Lightspeed July 2010
Edited by John Joseph Adams
Review by Sam Tomaino
Date: 30 July 2010
Links: Lightspeed / Pub Info / Table of Contents /
Here is the second issue of Lightspeed, the new online magazine, devoted exclusively to science fiction in all its forms. I'll give the setup again. Each month they intend to publish two new stories and two reprinted stories, from a variety of authors ranging from old pros to newcomers. They will also have a "variety of nonfiction features, fiction podcasts, and Q&As with our authors that go behind-the-scenes of their stories." You can read the issue, for free, as it comes out through the month, publishing fiction and nonfiction every Tuesday. You can also purchase it in ePub format, Kindle/Nook/Sony Reader, iPhone/iPad/iPod Touch for $2.99 and get the whole issue at once. They also accept PayPal donations. We are also told that “Lightspeed is also a podcast, which will feature one or two free stories each month in audio format, produced by Grammy and Audie Award-winning narrator and producer Stefan Rudnicki.” For more details, and the issue itself, check them out at www.lightspeedmagazine.com.
The fiction begins with one of the original ones, "No Time Like the Present" by Carol Emshwiller. This is a classic Emshwiller story and just great. The story is narrated by a young girl, telling us about a group of new people who suddenly move into the best houses in town. They are different, tall, skinny, blond and (apparently, independently wealthy). They talk strange with saying like "Shoe dad", "Bite the boot" and "Evolve". They are standoffish but our narrator manages to befriend a couple of them. She gets some hints about where they are from. Emshwiller, again, shows why she is one of the best in the business.

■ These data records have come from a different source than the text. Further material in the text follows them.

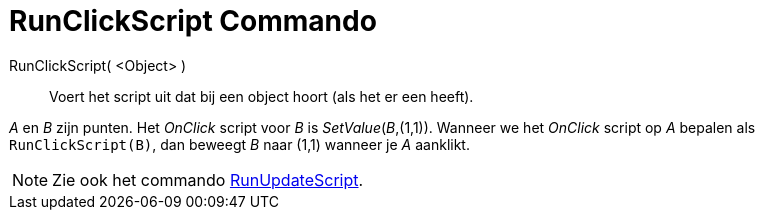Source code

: = RunClickScript Commando
:page-en: commands/RunClickScript_Command
ifdef::env-github[:imagesdir: /nl/modules/ROOT/assets/images]

RunClickScript( <Object> )::
  Voert het script uit dat bij een object hoort (als het er een heeft).

[EXAMPLE]
====

_A_ en _B_ zijn punten. Het _OnClick_ script voor _B_ is _SetValue_(_B_,(1,1)). Wanneer we het _OnClick_ script op _A_
bepalen als `++RunClickScript(B)++`, dan beweegt _B_ naar (1,1) wanneer je _A_ aanklikt.

====

[NOTE]
====

Zie ook het commando xref:/commands/RunUpdateScript.adoc[RunUpdateScript].

====
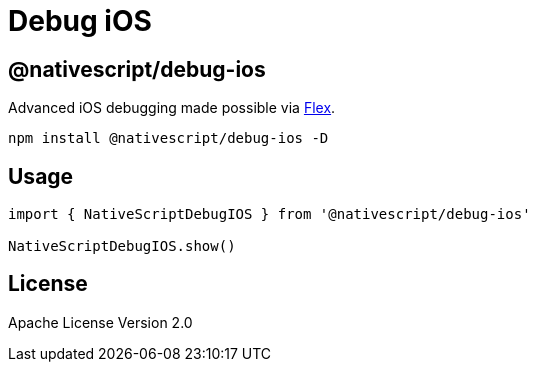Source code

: = Debug iOS

== @nativescript/debug-ios

Advanced iOS debugging made possible via https://github.com/FLEXTool/FLEX[Flex].

[,cli]
----
npm install @nativescript/debug-ios -D
----

== Usage

[,typescript]
----
import { NativeScriptDebugIOS } from '@nativescript/debug-ios'

NativeScriptDebugIOS.show()
----

== License

Apache License Version 2.0

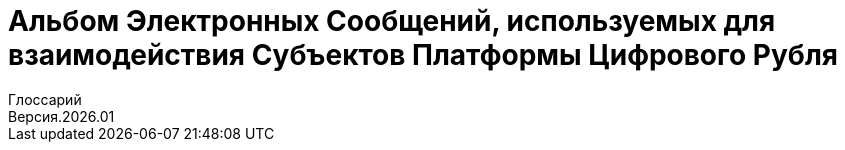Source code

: = Альбом Электронных Сообщений, используемых для взаимодействия Субъектов Платформы Цифрового Рубля
:title-page:
Глоссарий
Версия.2026.01
:title-logo-image: image:../images/CBRF_logo.png[top=25%,align=center,pdfwidth=2.5in]
// Необходимо добавить автора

Next, is a reprint, "Manumission" by Tobias Buckell. This was originally printed in Jim Baen's Universe in 2008. At the time, I gave it a positive review and summarized it like this: Pepper has had all but one of his memories taken away and is sent by a huge corporation to retrieve one of its runaway employees. But this job proves more difficult than anticipated and Pepper must find a way to deal with it all
"The Zeppelin Conductor Society's Annual Gentleman's Ball" by Genevieve Valentine is another original. This was partly memoir, partly newspaper articles and things like that about a late 19th century in which zeppelins became a chief mode of transport. This is not as ideal as it sounds. Helium has serious side effects and there are other occupational hazards. Valentine gives us a nice little alternate history here.
The fiction concludes with another novelette reprint (from the 1975 anthology, Epoch), "...for a single yesterday" by George R.R. Martin. This is set in a commune far from the cities that were destroyed in something just called the Blast. Our narrator's name is Gary and he is the current leader of the commune. One of the members is Keith, a folk-rock singer who had been staying there when the Blast occurred. He gives regular concerts that everyone enjoys. He also uses a drug that allows him to travel into the past and be with Sandi, the love of his life. Things change when an ex-military man named Winters comes to the commune and starts making suggestions on how to make it a real village. Martin does a good job here with both sides and I was glad to read this old story.
The second issue of Lightspeed continues the good reading of the first and I recommend that you check out their web site at www.lightspeedmagazine.com and support them in some way.